A professor is addressed by name, Professor Jonathan Johnston, for example.
Should a professor be in Holy Orders, he or she is addressed as the 'Reverend Professor Jonathan Johnston', and is known verbally as 'Professor Johnston'.
When a professor retires from his or her chair at a university, and emeritus rank is conferred, the professor emeritus (or emeritus professor) continues to be addressed as before.
Should a professor be a canon (or have a higher ecclesiastical rank), he or she is sometimes known as 'Professor Johnston', but strictly speaking the ecclesiastical rank supersedes the academic.

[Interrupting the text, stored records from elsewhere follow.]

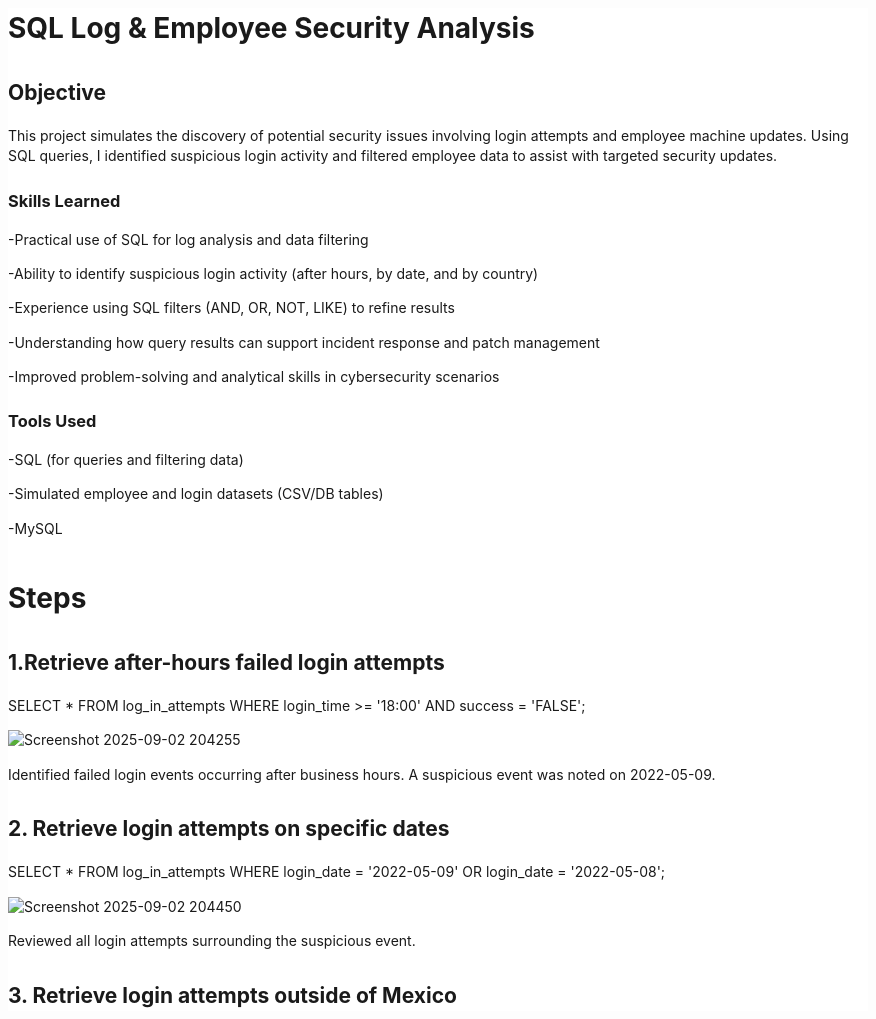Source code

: # SQL Log & Employee Security Analysis

## Objective
This project simulates the discovery of potential security issues involving login attempts and employee machine updates. Using SQL queries, I identified suspicious login activity and filtered employee data to assist with targeted security updates.

### Skills Learned

-Practical use of SQL for log analysis and data filtering

-Ability to identify suspicious login activity (after hours, by date, and by country)

-Experience using SQL filters (AND, OR, NOT, LIKE) to refine results

-Understanding how query results can support incident response and patch management

-Improved problem-solving and analytical skills in cybersecurity scenarios

### Tools Used

-SQL (for queries and filtering data)

-Simulated employee and login datasets (CSV/DB tables)

-MySQL

# Steps
## 1.Retrieve after-hours failed login attempts

SELECT *
FROM log_in_attempts
WHERE login_time >= '18:00' AND success = 'FALSE';

<img width="808" height="670" alt="Screenshot 2025-09-02 204255" src="https://github.com/user-attachments/assets/c8ae9eba-1847-47a5-b272-e63fe8192f7a" />


Identified failed login events occurring after business hours. A suspicious event was noted on 2022-05-09.


## 2. Retrieve login attempts on specific dates

SELECT *
FROM log_in_attempts
WHERE login_date = '2022-05-09' OR login_date = '2022-05-08';

<img width="710" height="879" alt="Screenshot 2025-09-02 204450" src="https://github.com/user-attachments/assets/031e2cd4-91ad-4585-8c3c-59fd9913969e" />

Reviewed all login attempts surrounding the suspicious event.

## 3. Retrieve login attempts outside of Mexico
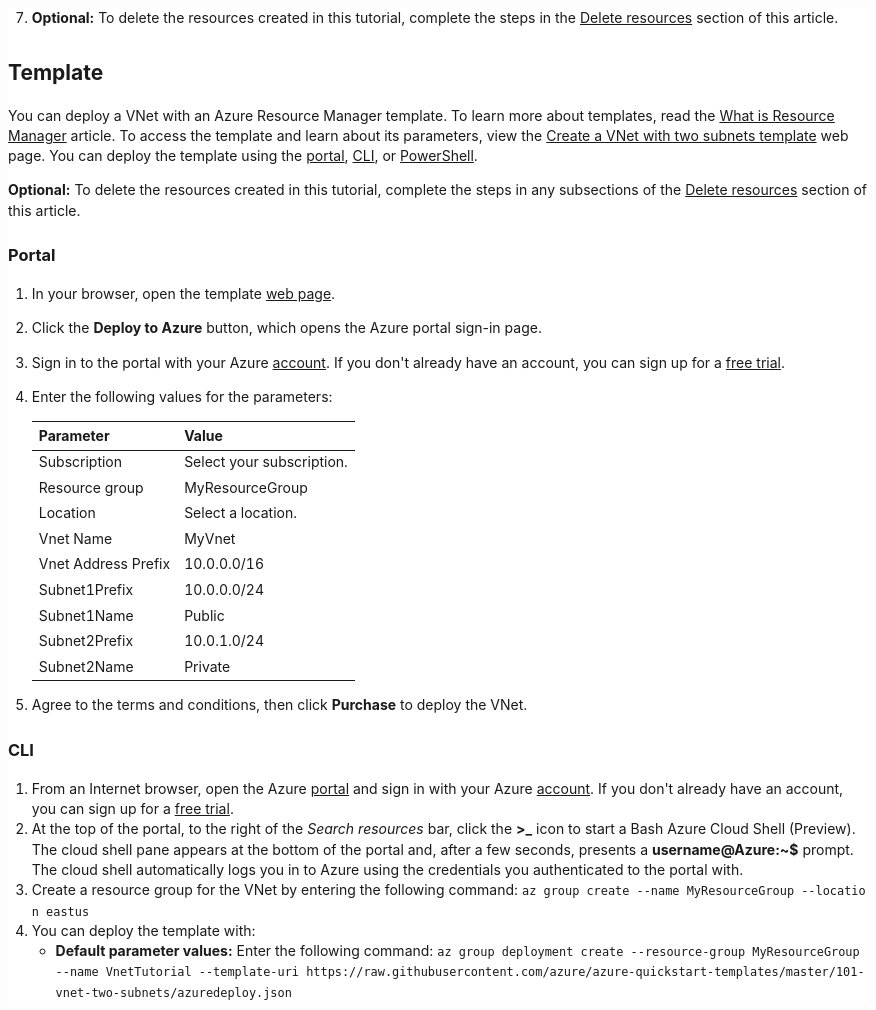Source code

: 7. **Optional:** To delete the resources created in this tutorial, complete the steps in the [Delete resources](#delete-powershell) section of this article.

## Template

You can deploy a VNet with an Azure Resource Manager template. To learn more about templates, read the [What is Resource Manager](../azure-resource-manager/resource-group-overview.md?toc=%2fazure%2fvirtual-network%2ftoc.json#template-deployment) article. To access the template and learn about its parameters, view the [Create a VNet with two subnets template](https://azure.microsoft.com/resources/templates/101-vnet-two-subnets/) web page. You can deploy the template using the [portal](#template-portal), [CLI](#template-cli), or [PowerShell](#template-powershell).

**Optional:** To delete the resources created in this tutorial, complete the steps in any subsections of the [Delete resources](#delete) section of this article.

### <a name="template-portal"></a>Portal

1. In your browser, open the template [web page](https://azure.microsoft.com/resources/templates/101-vnet-two-subnets).
2. Click the **Deploy to Azure** button, which opens the Azure portal sign-in page.
3. Sign in to the portal with your Azure [account](../azure-glossary-cloud-terminology.md?toc=%2fazure%2fvirtual-network%2ftoc.json#account). If you don't already have an account, you can sign up for a [free trial](https://azure.microsoft.com/offers/ms-azr-0044p).
4. Enter the following values for the parameters:

    |Parameter|Value|
    |---|---|
    |Subscription|Select your subscription.|
    |Resource group|MyResourceGroup|
    |Location|Select a location.|
    |Vnet Name|MyVnet|
    |Vnet Address Prefix|10.0.0.0/16|
    |Subnet1Prefix|10.0.0.0/24|
    |Subnet1Name|Public|
    |Subnet2Prefix|10.0.1.0/24|
    |Subnet2Name|Private|

5. Agree to the terms and conditions, then click **Purchase** to deploy the VNet.

### <a name="template-cli"></a>CLI

1. From an Internet browser, open the Azure [portal](https://portal.azure.com) and sign in with your Azure [account](../azure-glossary-cloud-terminology.md?toc=%2fazure%2fvirtual-network%2ftoc.json#account). If you don't already have an account, you can sign up for a [free trial](https://azure.microsoft.com/offers/ms-azr-0044p).
2. At the top of the portal, to the right of the *Search resources* bar, click the **>_** icon to start a Bash Azure Cloud Shell (Preview). The cloud shell pane appears at the bottom of the portal and, after a few seconds, presents a **username@Azure:~$** prompt. The cloud shell automatically logs you in to Azure using the credentials you authenticated to the portal with.
3. Create a resource group for the VNet by entering the following command:
    `az group create --name MyResourceGroup --location eastus`
4. You can deploy the template with:
    - **Default parameter values:** Enter the following command: 
        `az group deployment create --resource-group MyResourceGroup --name VnetTutorial --template-uri https://raw.githubusercontent.com/azure/azure-quickstart-templates/master/101-vnet-two-subnets/azuredeploy.json`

Thus, a canon should be known as 'Canon Johnston' rather than as 'Professor Johnston', but in practice this is a matter of personal choice.

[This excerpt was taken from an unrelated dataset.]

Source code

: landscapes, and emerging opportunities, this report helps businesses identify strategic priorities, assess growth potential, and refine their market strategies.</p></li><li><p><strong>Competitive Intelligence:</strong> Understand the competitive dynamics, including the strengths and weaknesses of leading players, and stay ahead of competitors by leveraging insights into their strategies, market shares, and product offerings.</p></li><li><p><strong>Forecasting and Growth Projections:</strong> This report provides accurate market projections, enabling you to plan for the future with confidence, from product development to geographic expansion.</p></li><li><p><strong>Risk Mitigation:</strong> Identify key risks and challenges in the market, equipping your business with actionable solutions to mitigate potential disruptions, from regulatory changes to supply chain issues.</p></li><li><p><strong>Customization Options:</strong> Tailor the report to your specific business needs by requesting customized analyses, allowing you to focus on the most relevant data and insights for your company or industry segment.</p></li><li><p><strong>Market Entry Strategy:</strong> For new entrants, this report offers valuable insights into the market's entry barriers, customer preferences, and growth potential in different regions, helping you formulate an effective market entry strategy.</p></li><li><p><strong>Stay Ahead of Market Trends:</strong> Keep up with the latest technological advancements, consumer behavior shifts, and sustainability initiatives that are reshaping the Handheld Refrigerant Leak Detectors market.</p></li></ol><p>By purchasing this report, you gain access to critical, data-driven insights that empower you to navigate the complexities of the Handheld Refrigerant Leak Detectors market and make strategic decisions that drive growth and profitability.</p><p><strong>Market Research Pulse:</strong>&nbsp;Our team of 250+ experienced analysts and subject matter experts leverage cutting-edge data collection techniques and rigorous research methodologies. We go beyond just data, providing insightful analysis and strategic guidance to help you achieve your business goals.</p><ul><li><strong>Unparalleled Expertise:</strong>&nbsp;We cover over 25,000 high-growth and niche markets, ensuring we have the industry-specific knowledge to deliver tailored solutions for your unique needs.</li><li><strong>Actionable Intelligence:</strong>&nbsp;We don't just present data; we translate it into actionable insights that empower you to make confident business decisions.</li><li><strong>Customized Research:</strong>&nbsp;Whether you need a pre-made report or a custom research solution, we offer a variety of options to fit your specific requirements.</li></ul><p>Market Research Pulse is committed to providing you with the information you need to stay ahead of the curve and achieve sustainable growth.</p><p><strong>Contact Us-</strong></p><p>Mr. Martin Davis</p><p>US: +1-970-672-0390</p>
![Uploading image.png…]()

The academic style is used more often within a university, and the ecclesiastical style outside, but the academic and ecclesiastical styles may be combined as 'The Reverend Professor Jonathan Johnston'. The form 'The Reverend Canon Professor Jonathan Johnston' is never used as it is too cumbersome.
If a professor is also a member of the peerage, or a knight or dame, the academic style and title may be combined as ‘Professor Lord Johnston’ or ‘Professor Dame Elizabeth Jones’. He/she may prefer to be known by title alone.

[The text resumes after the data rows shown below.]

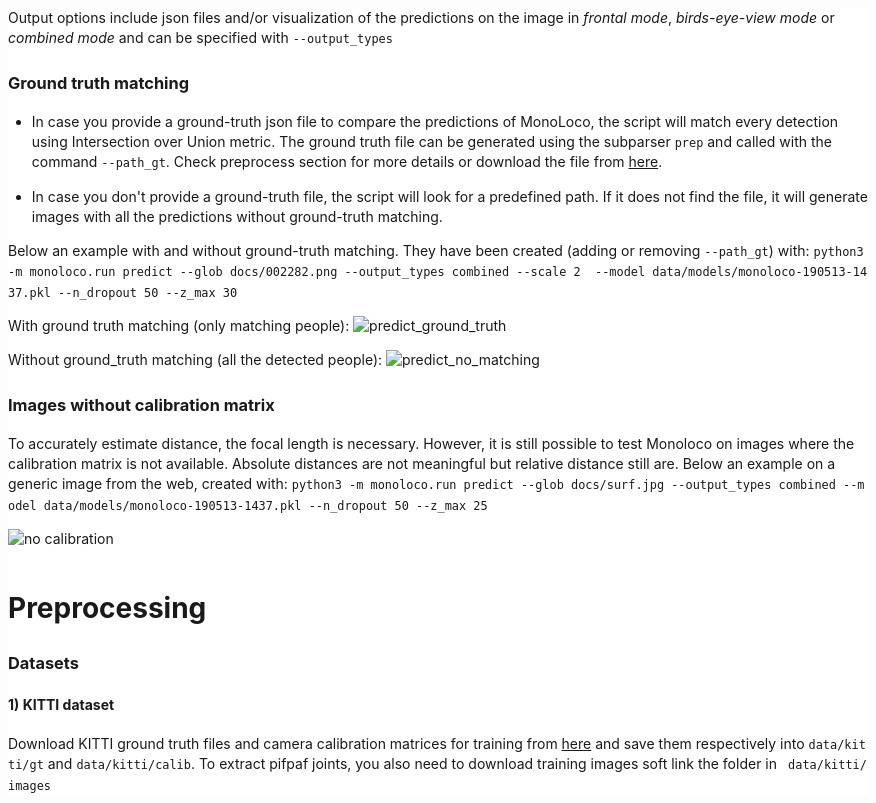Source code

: 
Output options include json files and/or visualization of the predictions on the image in *frontal mode*, 
*birds-eye-view mode* or *combined mode* and can be specified with `--output_types`


### Ground truth matching
* In case you provide a ground-truth json file to compare the predictions of MonoLoco,
 the script will match every detection using Intersection over Union metric. 
 The ground truth file can be generated using the subparser `prep` and called with the command `--path_gt`.
 Check preprocess section for more details or download the file from 
 [here](https://drive.google.com/open?id=1F7UG1HPXGlDD_qL-AN5cv2Eg-mhdQkwv).

* In case you don't provide a ground-truth file, the script will look for a predefined path.
If it does not find the file, it will generate images
with all the predictions without ground-truth matching.

Below an example with and without ground-truth matching. They have been created (adding or removing `--path_gt`) with:
`python3 -m monoloco.run predict --glob docs/002282.png --output_types combined --scale 2 
--model data/models/monoloco-190513-1437.pkl --n_dropout 50 --z_max 30`
 
With ground truth matching (only matching people):
![predict_ground_truth](docs/002282.png.combined_1.png)

Without ground_truth matching (all the detected people): 
![predict_no_matching](docs/002282.png.combined_2.png)

### Images without calibration matrix
To accurately estimate distance, the focal length is necessary. 
However, it is still possible to test Monoloco on images where the calibration matrix is not available. 
Absolute distances are not meaningful but relative distance still are. 
Below an example on a generic image from the web, created with:
`python3 -m monoloco.run predict --glob docs/surf.jpg --output_types combined --model data/models/monoloco-190513-1437.pkl --n_dropout 50 --z_max 25`

![no calibration](docs/surf.jpg.combined.png)


# Preprocessing

### Datasets

#### 1) KITTI dataset
Download KITTI ground truth files and camera calibration matrices for training
from [here](http://www.cvlibs.net/datasets/kitti/eval_object.php?obj_benchmark=3d) and
save them respectively into `data/kitti/gt` and `data/kitti/calib`. 
To extract pifpaf joints, you also need to download training images soft link the folder in `
data/kitti/images`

How to Address a Professor
The recommended form address is:
|Beginning of letter||Dear Sir/Madam (formal); Dear Professor Johnston (social). If a peer, Dear Lord or Lady Kirkcudbright; if a knight, Dear Sir Henry; if a dame, Dear Dame Mary|
|Envelope||Professor Jonathan Johnston*|
|Verbal communication||Lord or Lady Blank; Professor Johnston; etc|
* In social usage it is not uncommon to find crown honours combined with styles emanating from other sources, eg Professor Lord Johnston, although this is deprecated by purists.